Public library, the fiction section. The clustered index is the
placement on the shelves due to the author's last name. Really nice if
ALL you EVER did was check out one author's books. You can walk right
to the correct shelf, and grab your books.
OTOH, the card catalogue is the non-clustered index. You know the
subject, or title, you don't start scanning book shelves.
it is MUCH quicker to go to teh card catalogue, get the author's name
and book name, and go to the shelf to get teh right book.
IMO, an EFFICIENT library would just throw the books on any old shelf,
noting where you stuffed it, and updating the card catalogue. Then, on
lookups, book losses, or additions, you just go to teh catalogue, find
the shelf/position, adn get your book.
regards,
doug
|||So basically the clustered index is best when the selectivity is HIGH?
and the queries against the tables are generally the same ( like a
reference table )
non-clustered indexes are good when you are doing something like a
search on a catalog of parts ( or a library )
So seems to me more often then not non clustered will be the best
choice.
Why is the overhead so high for clustered?
|||A poorly selected Clustered index can cause performance degradation. A
well-chosen clustered index will improve performance.
Your example illustrates a poorly chosen Clustered order. Here is a good
one:
Books are assigned a sequential number as they are purchased. They are
stocked on the shelves in that numbered order. Card catalog is used to find
books according to pre-determined criteria. Note that the physical ordering
of the books has nothing to do with most catalog requests. Only when
checking books by purchase date would the indexes align, and then only by
coincidence. This improves insert performance since all the insertion work
happens in the same part of the library. In most libraries, the more recent
a book or periodical, the more frequently it is accessed. A smart librarian
would put those high traffic books near each other and in an easily accesed
place (think cache).
Just because SQL creates a clustered index on the Primary Key by default,
doesn't mean those two entities are irrevocably tied together. A clustered
index is a physical construct. A Primary Key is a logical database design
component. They can be implemented differently.
Geoff N. Hiten
Senior Database Administrator
Microsoft SQL Server MVP
"Doug" <drmiller100@.hotmail.com> wrote in message
news:1142203270.733531.260280@.e56g2000cwe.googlegr oups.com...
> Perhaps an example.
> Public library, the fiction section. The clustered index is the
> placement on the shelves due to the author's last name. Really nice if
> ALL you EVER did was check out one author's books. You can walk right
> to the correct shelf, and grab your books.

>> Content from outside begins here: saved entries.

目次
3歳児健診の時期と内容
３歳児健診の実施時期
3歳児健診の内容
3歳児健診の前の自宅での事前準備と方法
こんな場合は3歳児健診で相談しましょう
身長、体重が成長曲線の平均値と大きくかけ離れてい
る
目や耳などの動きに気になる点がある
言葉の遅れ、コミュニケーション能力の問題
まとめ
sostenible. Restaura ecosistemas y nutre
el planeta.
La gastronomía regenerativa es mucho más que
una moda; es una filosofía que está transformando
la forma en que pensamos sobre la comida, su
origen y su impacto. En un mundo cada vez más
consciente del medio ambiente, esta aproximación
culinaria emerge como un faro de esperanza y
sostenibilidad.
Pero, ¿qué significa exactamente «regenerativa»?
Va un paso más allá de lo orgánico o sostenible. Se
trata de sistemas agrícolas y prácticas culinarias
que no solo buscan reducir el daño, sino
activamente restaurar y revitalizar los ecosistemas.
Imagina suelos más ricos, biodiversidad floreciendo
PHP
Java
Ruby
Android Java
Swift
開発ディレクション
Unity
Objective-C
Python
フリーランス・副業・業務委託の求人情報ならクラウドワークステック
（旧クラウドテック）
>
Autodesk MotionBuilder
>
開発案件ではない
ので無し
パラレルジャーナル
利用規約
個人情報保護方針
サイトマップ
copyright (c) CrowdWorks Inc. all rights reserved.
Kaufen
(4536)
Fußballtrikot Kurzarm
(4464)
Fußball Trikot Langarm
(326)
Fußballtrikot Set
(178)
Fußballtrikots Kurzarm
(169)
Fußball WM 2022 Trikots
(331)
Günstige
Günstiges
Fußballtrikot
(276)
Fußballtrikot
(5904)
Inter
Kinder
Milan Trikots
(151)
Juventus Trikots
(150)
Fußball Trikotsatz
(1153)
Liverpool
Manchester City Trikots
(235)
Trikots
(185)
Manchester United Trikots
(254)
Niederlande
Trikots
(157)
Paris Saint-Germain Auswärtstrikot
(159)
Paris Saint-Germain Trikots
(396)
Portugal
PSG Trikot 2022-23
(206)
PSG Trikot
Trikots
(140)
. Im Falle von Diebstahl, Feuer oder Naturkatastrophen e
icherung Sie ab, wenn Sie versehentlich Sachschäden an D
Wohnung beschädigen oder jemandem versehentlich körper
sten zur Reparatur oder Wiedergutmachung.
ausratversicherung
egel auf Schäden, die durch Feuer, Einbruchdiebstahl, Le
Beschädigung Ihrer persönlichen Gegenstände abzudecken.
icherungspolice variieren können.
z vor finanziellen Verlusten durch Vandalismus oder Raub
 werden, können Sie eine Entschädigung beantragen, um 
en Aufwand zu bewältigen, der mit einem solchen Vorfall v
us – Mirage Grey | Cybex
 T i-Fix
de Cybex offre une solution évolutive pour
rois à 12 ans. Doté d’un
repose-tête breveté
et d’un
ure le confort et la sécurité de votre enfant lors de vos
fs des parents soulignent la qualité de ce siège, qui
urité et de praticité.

> OTOH, the card catalogue is the non-clustered index. You know the
> subject, or title, you don't start scanning book shelves.
> it is MUCH quicker to go to teh card catalogue, get the author's name
> and book name, and go to the shelf to get teh right book.
> IMO, an EFFICIENT library would just throw the books on any old shelf,
> noting where you stuffed it, and updating the card catalogue. Then, on
> lookups, book losses, or additions, you just go to teh catalogue, find
> the shelf/position, adn get your book.
> regards,
> doug
>
|||so in your example, you'd have a clustered index on the identity key,
and this woudl be more efficient then have a non-clustered index?
I disagree. I would suggest having no clustered index would be faster.
the key would be "shorter." Inserts faster.
I am curious as to the logic that a clustered index would make this
scenario faster.
|||Yes Im curious also.
I looking for an aswer as to why the overhead is so high just because
its physical construct.
If I load physical in the same data page then most likely if its high
transaction on that table the same data pages should be found in the
cache.
Obviously the process for searching for an data page with free space
within an extent is slow for a clustered index?
Should clustered index be used when rows will be selected "together"
most of the time? Meaning a low cardinality column?
So in a employee database all sex columns with a "Male" value can have
a clustred index because those records will be selected together?